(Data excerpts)
★ ★ ★ ★

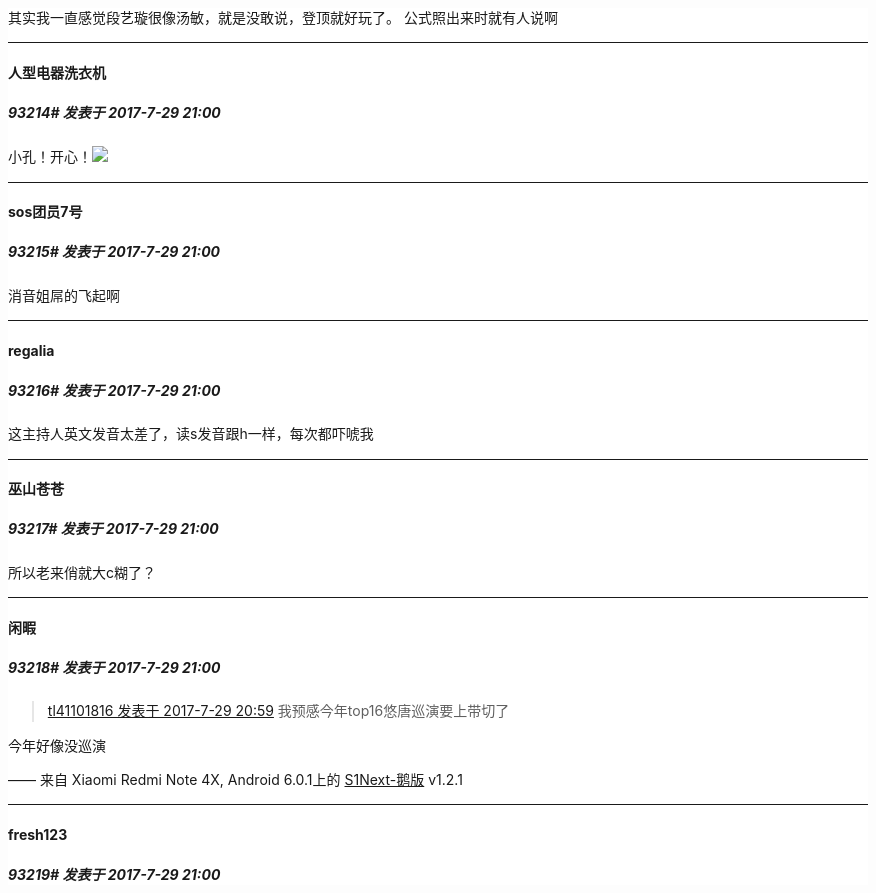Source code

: 其实我一直感觉段艺璇很像汤敏，就是没敢说，登顶就好玩了。</blockquote>
公式照出来时就有人说啊


-----

####  人型电器洗衣机  
##### 93214#       发表于 2017-7-29 21:00


小孔！开心！<img src="https://static.saraba1st.com/image/smiley/face2017/062.gif" referrerpolicy="no-referrer">


-----

####  sos团员7号  
##### 93215#       发表于 2017-7-29 21:00


消音姐屌的飞起啊


-----

####  regalia  
##### 93216#       发表于 2017-7-29 21:00


这主持人英文发音太差了，读s发音跟h一样，每次都吓唬我


-----

####  巫山苍苍  
##### 93217#       发表于 2017-7-29 21:00


所以老来俏就大c糊了？


-----

####  闲暇  
##### 93218#       发表于 2017-7-29 21:00


<blockquote><a href="httphttps://bbs.saraba1st.com/2b/forum.php?mod=redirect&amp;goto=findpost&amp;pid=36725079&amp;ptid=1105387" target="_blank">tl41101816 发表于 2017-7-29 20:59</a>
我预感今年top16悠唐巡演要上带切了</blockquote>
今年好像没巡演

—— 来自 Xiaomi Redmi Note 4X, Android 6.0.1上的 [S1Next-鹅版](http://www.coolapk.com/apk/me.ykrank.s1next) v1.2.1


-----

####  fresh123  
##### 93219#       发表于 2017-7-29 21:00
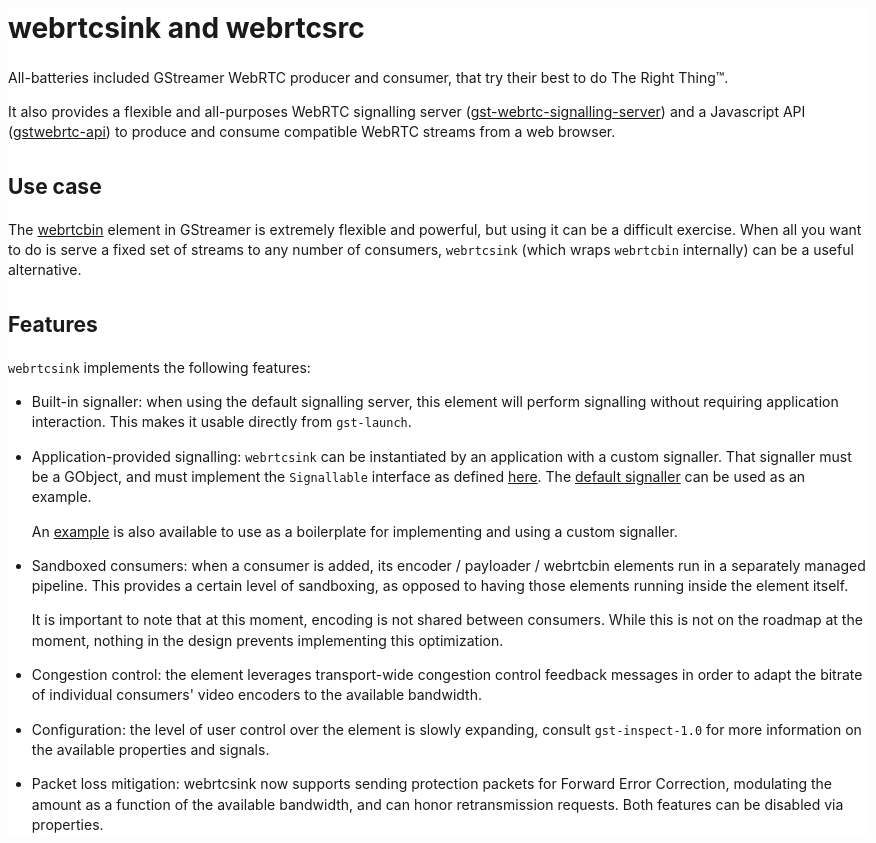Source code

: # webrtcsink and webrtcsrc

All-batteries included GStreamer WebRTC producer and consumer, that try their
best to do The Right Thing™.

It also provides a flexible and all-purposes WebRTC signalling server
([gst-webrtc-signalling-server](signalling/src/bin/server.rs)) and a Javascript
API ([gstwebrtc-api](gstwebrtc-api)) to produce and consume compatible WebRTC
streams from a web browser.

## Use case

The [webrtcbin] element in GStreamer is extremely flexible and powerful, but
using it can be a difficult exercise. When all you want to do is serve a fixed
set of streams to any number of consumers, `webrtcsink` (which wraps
`webrtcbin` internally) can be a useful alternative.

[webrtcbin]: https://gstreamer.freedesktop.org/documentation/webrtc/index.html

## Features

`webrtcsink` implements the following features:

* Built-in signaller: when using the default signalling server, this element
  will perform signalling without requiring application interaction.
  This makes it usable directly from `gst-launch`.

* Application-provided signalling: `webrtcsink` can be instantiated by an
  application with a custom signaller. That signaller must be a GObject, and
  must implement the `Signallable` interface as defined
  [here](src/signaller/mod.rs). The [default signaller](src/signaller/imp.rs)
  can be used as an example.

  An [example](examples/webrtcsink-custom-signaller/README.md) is also available to use as a boilerplate for
  implementing and using a custom signaller.

* Sandboxed consumers: when a consumer is added, its encoder / payloader /
  webrtcbin elements run in a separately managed pipeline. This provides a
  certain level of sandboxing, as opposed to having those elements running
  inside the element itself.

  It is important to note that at this moment, encoding is not shared between
  consumers. While this is not on the roadmap at the moment, nothing in the
  design prevents implementing this optimization.

* Congestion control: the element leverages transport-wide congestion control
  feedback messages in order to adapt the bitrate of individual consumers' video
  encoders to the available bandwidth.

* Configuration: the level of user control over the element is slowly expanding,
  consult `gst-inspect-1.0` for more information on the available properties and
  signals.

* Packet loss mitigation: webrtcsink now supports sending protection packets for
  Forward Error Correction, modulating the amount as a function of the available
  bandwidth, and can honor retransmission requests. Both features can be
  disabled via properties.


[example project]: https://gitlab.freedesktop.org/gstreamer/gst-plugins-rs/-/tree/main/net/webrtc/examples/webrtcsink-custom-signaller
[`GstNavigation`]: https://gstreamer.freedesktop.org/documentation/video/gstnavigation.html
[`wpesrc`]: https://gstreamer.freedesktop.org/documentation/wpe/wpesrc.html
[simple tool]: https://github.com/tylertreat/comcast
[here]: https://gitlab.freedesktop.org/gstreamer/gst-plugins-rs/-/tree/main/net/webrtc/examples
[Mozilla Public License Version 2.0]: http://opensource.org/licenses/MPL-2.0
[LiveKit]: https://livekit.io/
[janus]: https://github.com/meetecho/janus-gateway
[simple whip server]: https://github.com/meetecho/simple-whip-server/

★ ★ ★ ★

What you need to do
Each line above from the one with "The [webrtcbin] element" up to and including the one with "This makes it" must be set down exactly, and no line outside that span may appear.

Response box
The [webrtcbin] element in GStreamer is extremely flexible and powerful, but
using it can be a difficult exercise. When all you want to do is serve a fixed
set of streams to any number of consumers, `webrtcsink` (which wraps
`webrtcbin` internally) can be a useful alternative.

[webrtcbin]: https://gstreamer.freedesktop.org/documentation/webrtc/index.html

## Features

`webrtcsink` implements the following features:

* Built-in signaller: when using the default signalling server, this element
  will perform signalling without requiring application interaction.
  This makes it usable directly from `gst-launch`.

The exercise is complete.